Task statement
Start with the first line of the material. Repeat each line exactly through the one that contains "有人喜欢利，这个就很简单了，".

---+---

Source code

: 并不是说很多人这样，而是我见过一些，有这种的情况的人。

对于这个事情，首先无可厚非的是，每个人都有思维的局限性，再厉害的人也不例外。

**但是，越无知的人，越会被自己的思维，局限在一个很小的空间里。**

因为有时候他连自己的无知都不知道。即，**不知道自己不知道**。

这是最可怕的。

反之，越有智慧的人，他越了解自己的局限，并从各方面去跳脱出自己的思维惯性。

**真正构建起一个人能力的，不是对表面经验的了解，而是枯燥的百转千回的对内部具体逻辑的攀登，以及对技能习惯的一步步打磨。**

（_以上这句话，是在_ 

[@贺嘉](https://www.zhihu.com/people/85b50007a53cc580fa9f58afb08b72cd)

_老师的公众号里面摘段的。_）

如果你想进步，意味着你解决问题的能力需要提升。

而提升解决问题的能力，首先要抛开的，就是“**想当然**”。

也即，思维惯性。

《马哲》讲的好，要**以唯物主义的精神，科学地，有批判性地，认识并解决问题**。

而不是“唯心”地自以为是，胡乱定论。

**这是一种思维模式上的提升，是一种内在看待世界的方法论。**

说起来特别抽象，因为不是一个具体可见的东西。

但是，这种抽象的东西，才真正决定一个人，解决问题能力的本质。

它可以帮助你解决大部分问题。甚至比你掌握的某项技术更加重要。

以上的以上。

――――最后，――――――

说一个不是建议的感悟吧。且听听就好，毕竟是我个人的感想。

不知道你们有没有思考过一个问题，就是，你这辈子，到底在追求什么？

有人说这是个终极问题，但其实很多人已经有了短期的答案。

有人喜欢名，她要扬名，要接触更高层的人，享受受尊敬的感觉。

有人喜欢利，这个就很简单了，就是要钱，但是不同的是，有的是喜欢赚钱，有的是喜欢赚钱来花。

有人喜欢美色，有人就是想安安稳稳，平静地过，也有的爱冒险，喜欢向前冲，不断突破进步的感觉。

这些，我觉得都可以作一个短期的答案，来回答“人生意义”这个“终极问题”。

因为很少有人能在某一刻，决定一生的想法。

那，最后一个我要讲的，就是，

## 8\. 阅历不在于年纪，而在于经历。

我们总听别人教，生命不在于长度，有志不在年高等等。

---+---

Response
Source code

: 并不是说很多人这样，而是我见过一些，有这种的情况的人。

对于这个事情，首先无可厚非的是，每个人都有思维的局限性，再厉害的人也不例外。

**但是，越无知的人，越会被自己的思维，局限在一个很小的空间里。**

因为有时候他连自己的无知都不知道。即，**不知道自己不知道**。

这是最可怕的。

反之，越有智慧的人，他越了解自己的局限，并从各方面去跳脱出自己的思维惯性。

**真正构建起一个人能力的，不是对表面经验的了解，而是枯燥的百转千回的对内部具体逻辑的攀登，以及对技能习惯的一步步打磨。**

（_以上这句话，是在_ 

[@贺嘉](https://www.zhihu.com/people/85b50007a53cc580fa9f58afb08b72cd)

_老师的公众号里面摘段的。_）

如果你想进步，意味着你解决问题的能力需要提升。

而提升解决问题的能力，首先要抛开的，就是“**想当然**”。

也即，思维惯性。

《马哲》讲的好，要**以唯物主义的精神，科学地，有批判性地，认识并解决问题**。

而不是“唯心”地自以为是，胡乱定论。

**这是一种思维模式上的提升，是一种内在看待世界的方法论。**

说起来特别抽象，因为不是一个具体可见的东西。

但是，这种抽象的东西，才真正决定一个人，解决问题能力的本质。

它可以帮助你解决大部分问题。甚至比你掌握的某项技术更加重要。

以上的以上。

――――最后，――――――

说一个不是建议的感悟吧。且听听就好，毕竟是我个人的感想。

不知道你们有没有思考过一个问题，就是，你这辈子，到底在追求什么？

有人说这是个终极问题，但其实很多人已经有了短期的答案。

有人喜欢名，她要扬名，要接触更高层的人，享受受尊敬的感觉。

有人喜欢利，这个就很简单了，就是要钱，但是不同的是，有的是喜欢赚钱，有的是喜欢赚钱来花。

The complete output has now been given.